▶ Work task A
According to the forum excerpt below, what is the name of the log file that the nvidia-bug-report.sh script generates?

Top of Passage shown

While training is going on check for the GPU and CPU utilization of the VM, see if everything is working as expected.

Use Anaconda environment on you VM

Anaconda is a great package manager. You can install anaconda and create a virtual environment and run your code in the virtual environment.

$ wget <url_of_anaconda.sh>

$ bash <path_to_sh>

$ source anaconda3/bin/activate or source anaconda2/bin/activate

$ conda create -n <env_name> python==2.7.*

$ conda activate <env_name>

Install all the dependencies via conda (recommended) or pip.

Run your code.

Q1: GAN Training with Tensorflow 1.4 inside Docker Stops without Prompting

Although Docker gives OS-level virtualization inside Docker, we face issues in running some processes which run with ease on the system. So to debug the issue you should go inside the image and performs the steps above in order to debug the problem.

Q2: Training stops without Releasing Memory connected to VM with SSH Connection

Ya, this is an issue I had also faced earlier. The best way to release memory is to stop the Docker container. You can find more resource allocation options here.

Also, earlier versions of TensorFlow had issues with allocating and clearing memory properly. You can find some reference here and here. These issues have been fixed in recent versions of TensorFlow.

Additionally, check for Nvidia bug reports

Step 1: Install Nvidia-utils installed via the following command. You can find the driver version from nvidia-smi output (also mentioned in the question.)

$ sudo apt install nvidia-utils-<driver-version>

Step 2: Run the nvidia-bug-report.sh script

$ sudo /usr/bin/nvidia-bug-report.sh

Log file will be generated in your current working directory with name nvidia-bug-report.log.gz. Also, you can access the installer log at /var/log/nvidia-installer.log.

You can find additional information about Nvidia logs at these links:

Hope this helps.

Bottom of Passage shown
Top of Data for analysis

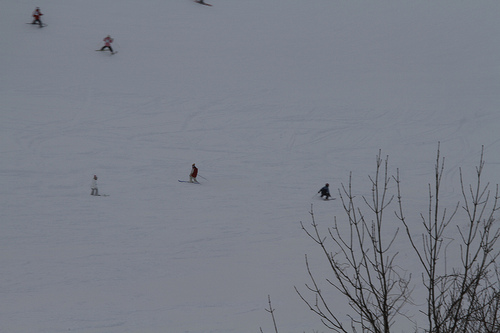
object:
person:
[29, 5, 44, 30]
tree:
[257, 141, 499, 333]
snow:
[0, 2, 498, 331]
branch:
[391, 167, 426, 274]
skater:
[87, 173, 101, 197]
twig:
[297, 219, 320, 247]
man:
[186, 162, 201, 184]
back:
[194, 165, 197, 179]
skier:
[314, 182, 330, 203]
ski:
[174, 179, 204, 183]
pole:
[310, 192, 320, 200]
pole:
[196, 172, 213, 183]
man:
[190, 0, 218, 8]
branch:
[263, 294, 280, 333]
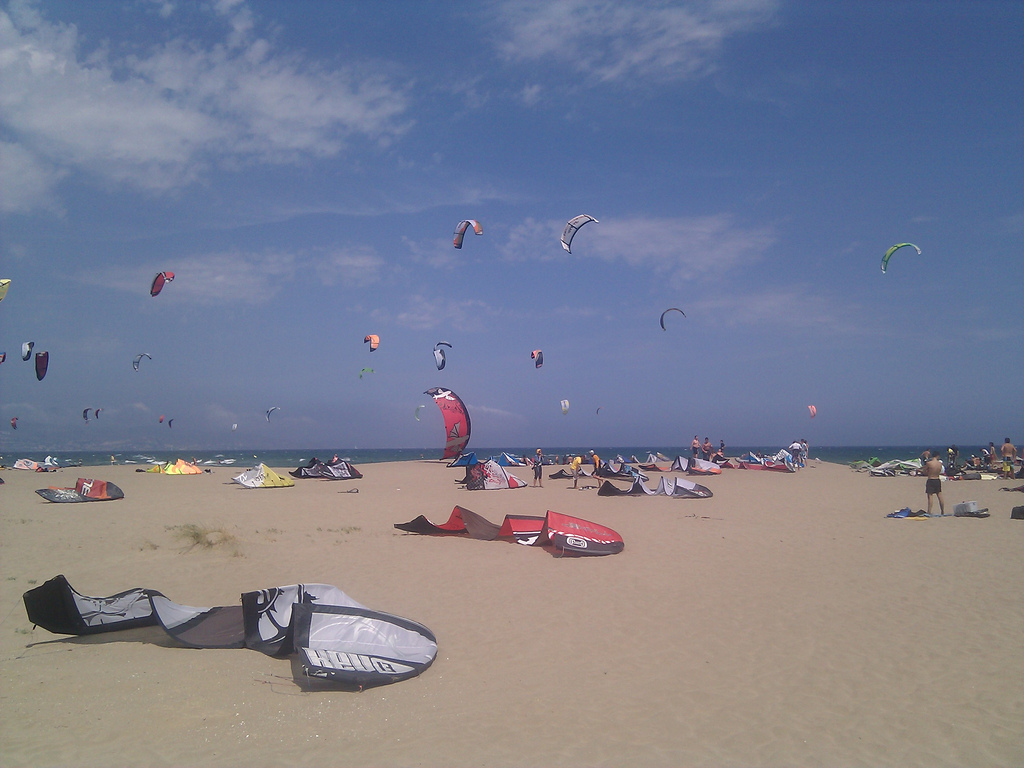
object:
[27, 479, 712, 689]
kites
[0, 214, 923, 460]
kites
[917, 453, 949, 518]
people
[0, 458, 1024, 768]
beach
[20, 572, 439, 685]
kite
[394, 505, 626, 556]
kite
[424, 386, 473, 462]
kite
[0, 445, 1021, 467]
ocean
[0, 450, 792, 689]
kites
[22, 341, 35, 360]
kite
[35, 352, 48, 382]
kite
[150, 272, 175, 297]
kite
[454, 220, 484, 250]
kite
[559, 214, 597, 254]
kite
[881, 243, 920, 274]
kite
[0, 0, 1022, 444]
sky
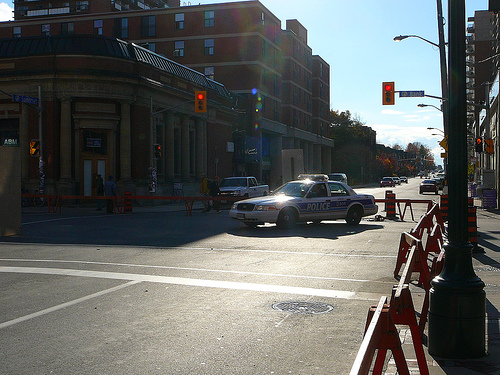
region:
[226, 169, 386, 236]
THIS IS A POLICE CAR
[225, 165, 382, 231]
THE CAR IS WHITE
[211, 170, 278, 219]
THE TRUCK IS WHITE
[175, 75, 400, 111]
THE TRAFFIC LIGHTS ARE RED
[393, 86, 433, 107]
THE SIGN IS ABOVE THE COP CAR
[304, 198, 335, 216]
THE SIDE OF THE CAR SAYS POLICE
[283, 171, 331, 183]
THE CAR HAS LIGHTS ON TOP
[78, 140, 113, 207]
THIS IS A DOOR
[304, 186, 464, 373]
THIS IS A BARACADE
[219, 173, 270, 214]
THE TRUCK IS PARKED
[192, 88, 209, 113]
This is a traffic signal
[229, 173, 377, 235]
Police patrol car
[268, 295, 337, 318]
This is a manhole cover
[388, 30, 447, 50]
This is a street light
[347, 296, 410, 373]
This is a traffic barrier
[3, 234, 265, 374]
this is street pavment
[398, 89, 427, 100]
This is a street sign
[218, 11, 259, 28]
This is a brick wall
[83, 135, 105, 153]
This is a business sign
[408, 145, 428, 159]
This is a tree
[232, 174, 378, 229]
a police car parked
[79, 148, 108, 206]
wood and glass doors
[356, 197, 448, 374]
emergency barriers outside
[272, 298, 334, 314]
a manhole in the ground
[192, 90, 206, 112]
a streetlight showing red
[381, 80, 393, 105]
a streetlight showing red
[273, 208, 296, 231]
front tire of a car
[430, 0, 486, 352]
a tall metal pole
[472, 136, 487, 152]
a streetlight showing red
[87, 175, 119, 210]
people standing at a distance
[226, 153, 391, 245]
a police car on the road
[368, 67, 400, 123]
the stop light is red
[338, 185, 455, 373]
a barricade on the road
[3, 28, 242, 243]
a building on the corner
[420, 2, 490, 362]
a black pole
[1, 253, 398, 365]
white lines on the road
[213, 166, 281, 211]
a parked white truck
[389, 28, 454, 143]
a row of street lights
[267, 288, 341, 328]
a man hole cover on the road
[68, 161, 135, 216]
people are standing on the sidewalk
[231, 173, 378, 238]
A police car acting as a roadblock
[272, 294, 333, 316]
A man hole cover in the road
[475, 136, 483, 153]
A crosswalk light that is red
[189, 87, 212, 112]
A traffic light that is red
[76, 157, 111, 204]
A doubled sided door into a building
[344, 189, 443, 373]
Orange barricades set up in the street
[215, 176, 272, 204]
A white pickup truck parked on the street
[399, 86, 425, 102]
A blue sign street on a pole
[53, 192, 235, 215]
Orange barricades blocking the street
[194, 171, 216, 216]
A man in a yellow top walking.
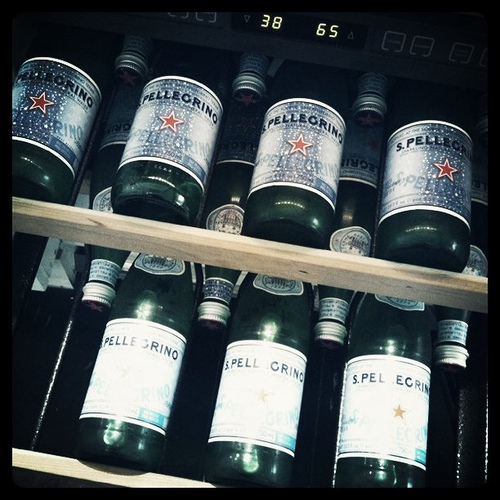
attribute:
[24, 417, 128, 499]
shelf — wood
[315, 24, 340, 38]
number — 65, green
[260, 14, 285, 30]
number — 38, green, here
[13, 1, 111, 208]
bottle — green, wine, in refrigerator, on shelf, 750ml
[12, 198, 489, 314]
shelf — top, wooden, wood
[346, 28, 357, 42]
arrow — pointing, up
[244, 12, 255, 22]
arrow — pointing, down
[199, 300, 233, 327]
lid — aluminum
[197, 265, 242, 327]
bottle — upside down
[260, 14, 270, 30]
number — green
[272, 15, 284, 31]
number — green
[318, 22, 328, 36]
six — green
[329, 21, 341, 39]
five — green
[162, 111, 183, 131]
star — gold, red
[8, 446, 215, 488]
rack — bottom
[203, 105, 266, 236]
water — s pellegrino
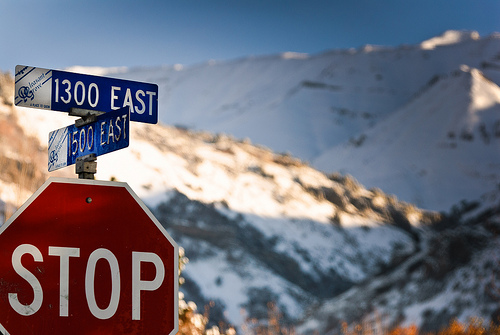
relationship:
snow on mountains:
[21, 36, 498, 217] [0, 30, 500, 333]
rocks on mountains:
[290, 169, 442, 238] [0, 30, 500, 333]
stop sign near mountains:
[0, 177, 180, 333] [0, 30, 500, 333]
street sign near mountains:
[47, 104, 129, 172] [0, 30, 500, 333]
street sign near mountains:
[15, 64, 157, 117] [0, 30, 500, 333]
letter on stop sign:
[7, 243, 44, 317] [0, 177, 180, 333]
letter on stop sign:
[48, 245, 82, 318] [0, 177, 180, 333]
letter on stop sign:
[84, 246, 121, 320] [0, 177, 180, 333]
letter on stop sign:
[131, 251, 165, 323] [0, 177, 180, 333]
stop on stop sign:
[7, 242, 164, 319] [0, 177, 180, 333]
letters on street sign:
[52, 78, 157, 117] [15, 64, 157, 117]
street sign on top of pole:
[15, 64, 157, 117] [76, 110, 97, 182]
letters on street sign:
[66, 112, 130, 156] [47, 104, 129, 172]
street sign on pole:
[47, 104, 129, 172] [76, 110, 97, 182]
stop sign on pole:
[0, 177, 180, 333] [76, 110, 97, 182]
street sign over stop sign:
[47, 104, 129, 172] [0, 177, 180, 333]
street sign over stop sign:
[15, 64, 157, 117] [0, 177, 180, 333]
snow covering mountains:
[21, 36, 498, 217] [0, 30, 500, 333]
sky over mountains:
[1, 1, 499, 73] [0, 30, 500, 333]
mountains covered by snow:
[0, 30, 500, 333] [21, 36, 498, 217]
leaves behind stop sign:
[176, 246, 500, 334] [0, 177, 180, 333]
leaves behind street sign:
[176, 246, 500, 334] [47, 104, 129, 172]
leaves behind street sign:
[176, 246, 500, 334] [15, 64, 157, 117]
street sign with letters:
[47, 104, 129, 172] [66, 112, 130, 156]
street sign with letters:
[15, 64, 157, 117] [52, 78, 157, 117]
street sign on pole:
[15, 64, 157, 117] [76, 110, 97, 182]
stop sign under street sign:
[0, 177, 180, 333] [47, 104, 129, 172]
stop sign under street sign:
[0, 177, 180, 333] [15, 64, 157, 117]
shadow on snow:
[143, 193, 497, 321] [21, 36, 498, 217]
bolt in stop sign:
[85, 197, 94, 204] [0, 177, 180, 333]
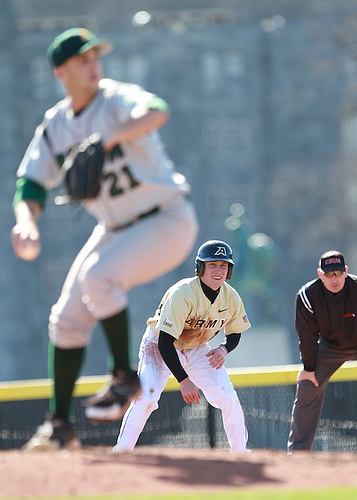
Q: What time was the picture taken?
A: Daytime.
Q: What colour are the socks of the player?
A: Green.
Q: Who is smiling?
A: The man in the middle.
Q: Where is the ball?
A: In the first man's hand.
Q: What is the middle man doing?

Bottom of Data for analysis

▶ Work task B
Return every line of the records above that contains the word "mountains".

▶ Exercise answer A
nvidia-bug-report.log.gz, created in the current working directory.

▶ Exercise answer B
snow on mountains:
rocks on mountains:
stop sign near mountains:
street sign near mountains:
street sign near mountains:
snow covering mountains:
sky over mountains:
mountains covered by snow:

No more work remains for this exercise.